ProSparse: Introducing and Enhancing Intrinsic Activation Sparsity within Large Language Models

Method

There are three stages of ProSparse: 1. ReLU replacement - Replace Non-ReLU activation with ReLU and finetune the model. - However, this stage usually does not achieve satisfactory sparsity. 2. Progressive sparsity regularization - Apply sparsity regularization to the output of FFN. - Progressively increase the regularization factor for better performace. - Enhance higher sparsity. 3. Activation threshold shifting - Modify the vanilla ReLU with FAT ReLU.

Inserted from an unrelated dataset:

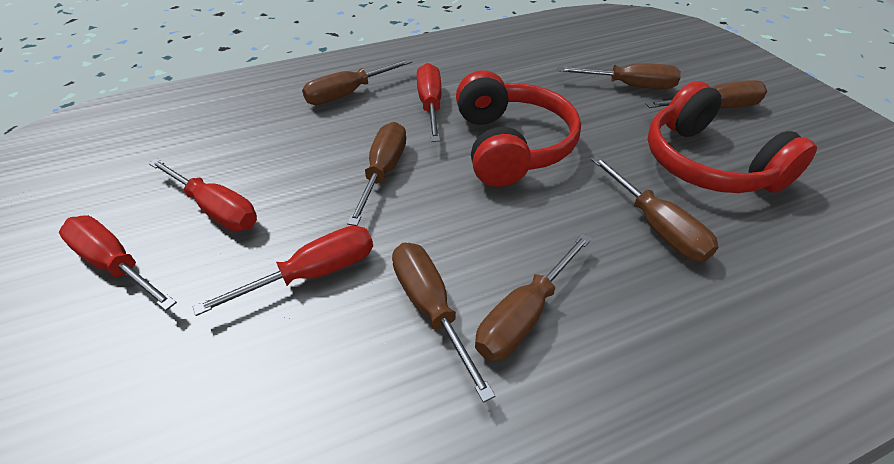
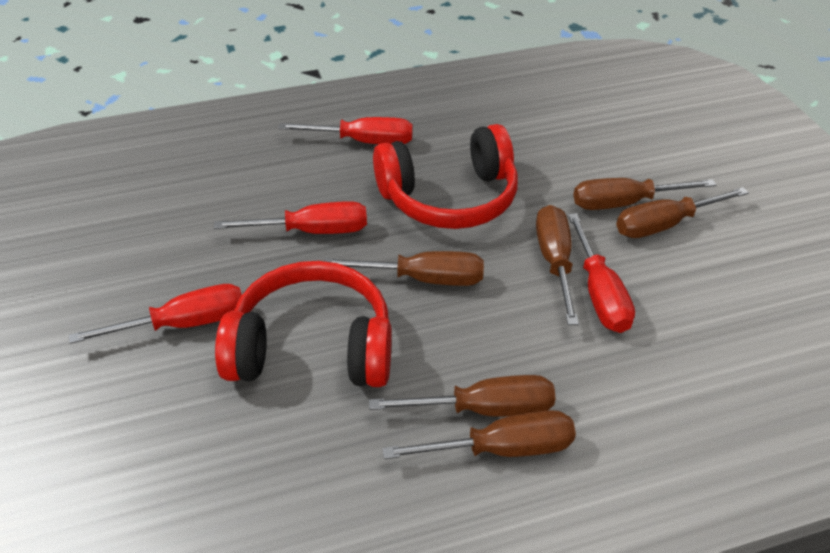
brown screwdriver: [302,59,413,105] [347,122,406,226] [392,243,495,403] [475,233,592,361] [558,63,681,89] [591,156,718,262] [646,80,767,108] = 7 -> [324,251,484,286] [369,375,556,417] [382,410,576,459] [536,205,579,325] [574,178,716,210] [616,187,749,238] = 6

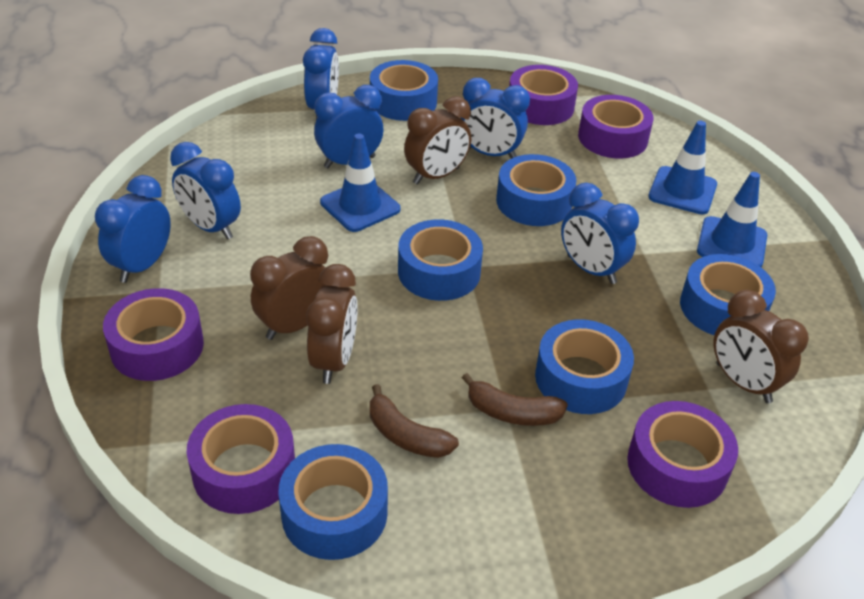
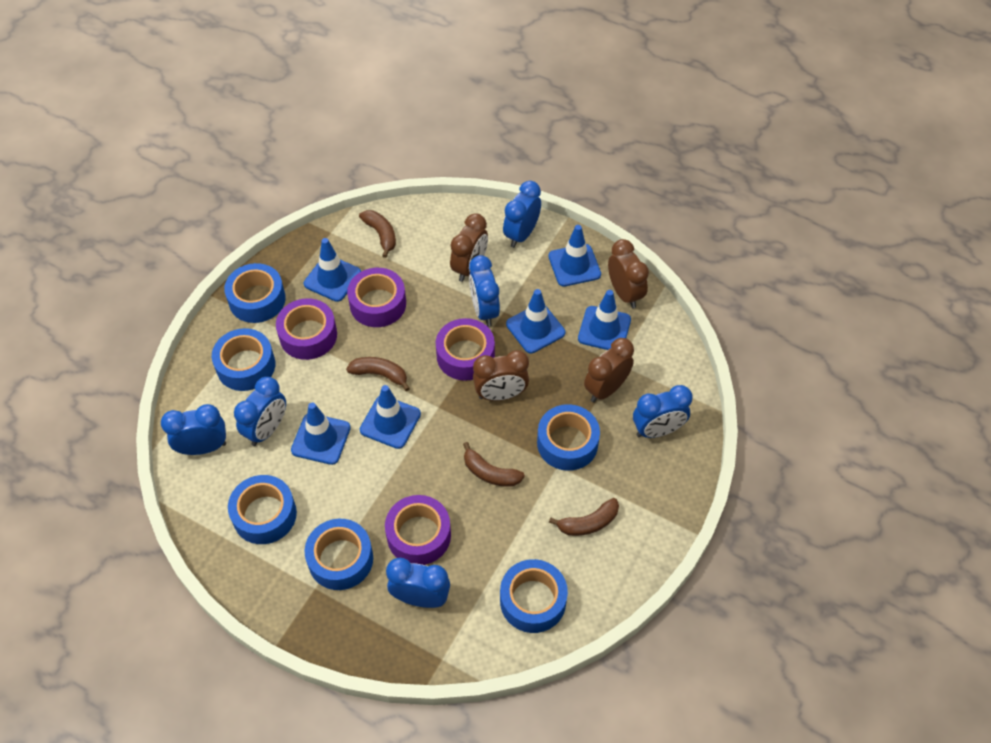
blue traffic cone: [320,134,400,232] [648,121,717,214] [697,172,767,267] = 3 -> [291,403,351,465] [304,238,361,302] [360,385,421,449] [506,289,565,353] [548,225,601,287] [578,290,631,350] = 6
brown banana: [370,384,459,458] [462,373,568,426] = 2 -> [346,357,410,391] [359,210,396,258] [463,442,525,487] [549,498,619,536] = 4
purple tape: [103,288,204,381] [187,404,295,514] [509,65,578,125] [578,95,653,159] [627,401,738,508] = 5 -> [276,298,337,360] [347,268,406,327] [385,495,451,565] [436,318,495,381] = 4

This paper provides two models prosparse-llama-2-7b and prosparse-llama-2-13b in Huggingface.

Experiment

Real accelerate on hardware

  1. Approximate strategy
    • A predictor to predict the position of activation sparse.
    • However, the final performance depends on the quality of the predictor and the predictor itself introduce an addional overhead.
    • Test on PowerInfer, a c++ library.
  2. Accurate strategy
    • GPU kernel
      • operation fusion
      • coalesced memory access
      • vectorization

Training Dataset

  1. Pretraining Dataset
  2. StarCoder
  3. Wikipedia
  4. Pile
  5. other collected data.
  6. Instruction tuning dataset
  7. UltraChat
  8. multiple-choice QA data of P3
  9. PAQ
  10. Unnatural Instructions
  11. Flan
  12. Super-Natural Instructions
  13. other collected data.

Prosparse achieves better result than Original model. I think the orginal models do not adopt Instruction Finetuning, but Prosparse does.